Dopo la separazione da Fiat Chrysler, a cui ha pagato un ricco dividendo, Ferrari a fine 2015 ha accumulato un indebitamento netto di 1,938 miliardi di euro. Contro i 566 milioni di cassa di un anno prima. E la notizia, insieme alla previsione che il debito nel 2016 resterà a quota 1,96 miliardi, non è piaciuta al mercato che ha punito il titolo con un crollo del 9,53%.

Il Cavallino rampante, che è quotato a New York dallo scorso ottobre e ha debuttato anche a Piazza Affari il 4 gennaio, ha chiuso il suo ultimo esercizio prima dello scorporo dalla casa madre con un utile netto di 290 milioni di euro, in aumento del 9% su base annua, e ricavi a 2,85 miliardi, in aumento di 92 milioni. A cambi costanti, tuttavia, gli introiti sono diminuiti del 3%. Il progresso dei ricavi da veicoli e parti di ricambio è stato infatti parzialmente compensato da un calo sui motori.

Le prospettive per l’anno in corso sono poi inferiori alle attese. Nel 2016 l’azienda presieduta da Sergio Marchionne prevede infatti ricavi netti oltre i 2,9 miliardi e un margine operativo lordo “aggiustato” oltre i 770 milioni, grazie alla consegna di 7.900 vetture incluse le supercar.

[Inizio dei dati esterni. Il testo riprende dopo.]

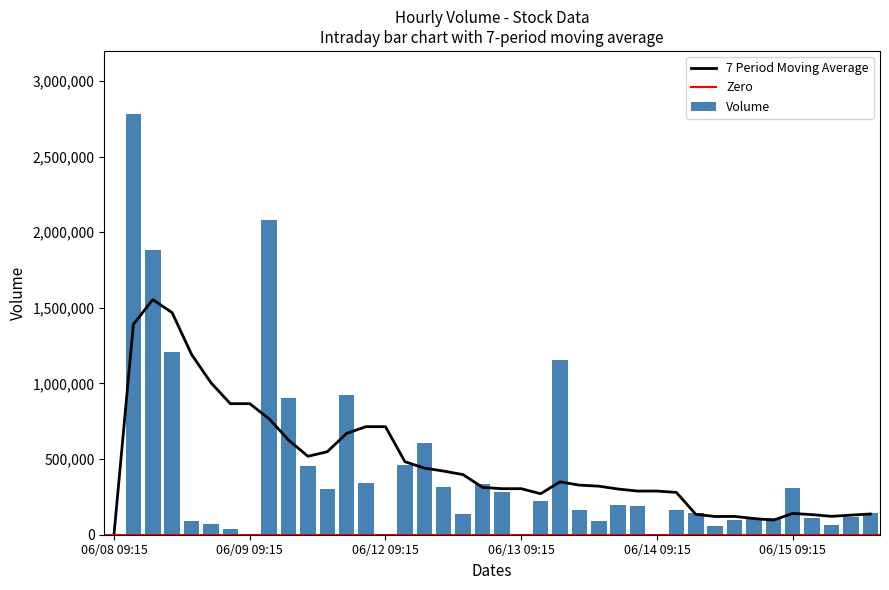

Reading left to right, extract all data points from this chart.

06/08 09:15=0	06/08 10:15=2780958	06/08 11:15=1882372	06/08 12:15=1207722	06/08 13:15=87808	06/08 14:15=70877	06/08 15:15=34929	06/09 09:15=0	06/09 10:15=2079147	06/09 11:15=902501	06/09 12:15=453328	06/09 13:15=300075	06/09 14:15=922499	06/09 15:15=342984	06/12 09:15=0	06/12 10:15=458721	06/12 11:15=605900	06/12 12:15=314305	06/12 13:15=137535	06/12 14:15=332562	06/12 15:15=281239	06/13 09:15=0	06/13 10:15=225120	06/13 11:15=1156509	06/13 12:15=161648	06/13 13:15=89835	06/13 14:15=199178	06/13 15:15=188158	06/14 09:15=0	06/14 10:15=163329	06/14 11:15=143230	06/14 12:15=58818	06/14 13:15=94107	06/14 14:15=101502	06/14 15:15=113402	06/15 09:15=309767	06/15 10:15=108556	06/15 11:15=64159	06/15 12:15=115034	06/15 13:15=146520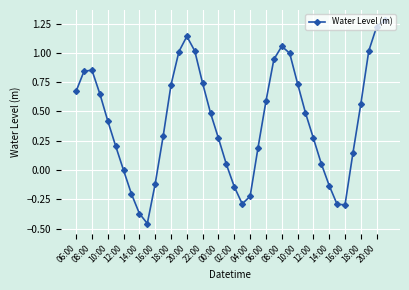

How many series are shown in this chart?

1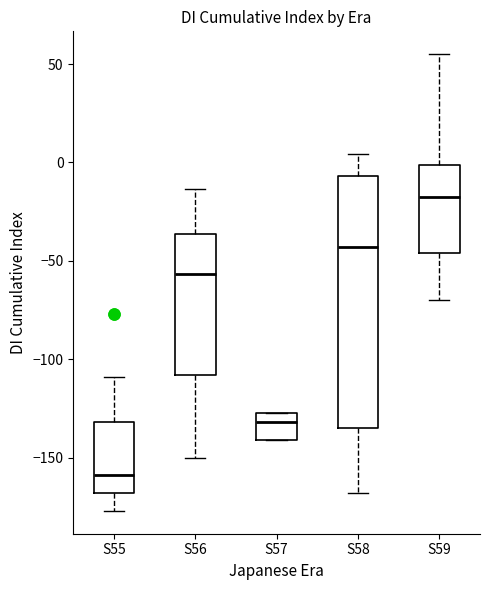

Reading left to right, read every box against the y-axis: the position of its median line, the range the box covers, and the ends of its whiskers. The values are not printed on the chart, so give them approximately, as read against the axis.

S55: median -160, box -170 to -130, whiskers -175 to -110
S56: median -55, box -110 to -35, whiskers -150 to -15
S57: median -130, box -140 to -125, whiskers -140 to -125
S58: median -45, box -135 to -5, whiskers -170 to 5
S59: median -15, box -45 to 0, whiskers -70 to 55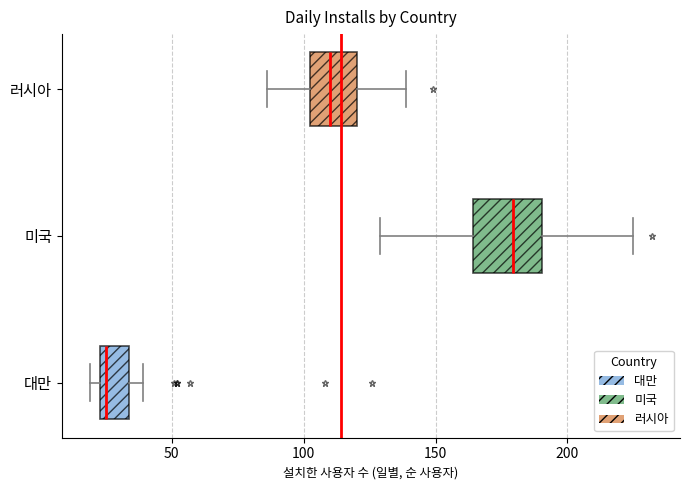

Where is the right edge of the box for 러시아 on the x-axis? The values are not printed on the chart, so give them approximately, as read against the axis.

120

L’indebitamento netto a fine anno dovrebbe essere inferiore ai 1,95 miliardi di euro, inclusa la distribuzione della cedola agli azionisti pari a 0,46 euro per azione ordinaria.

Le auto consegnate nel 2015 sono state 7.664, il 6% in più rispetto al 2014. Se le vendite in Europa, Medio Oriente e Africa, Americhe e Asia hanno registrato stando al comunicato di Maranello “una solida crescita su base annua”, pari rispettivamente al 2%, al 7% e al 26%, nell’area che comprende Cina, Macao e Taiwan le Rosse hanno invece subito una contrazione del 10% su base annua, con un’inversione di tendenza nel quarto trimestre (+7%) grazie al lancio del modello 488 Gtb.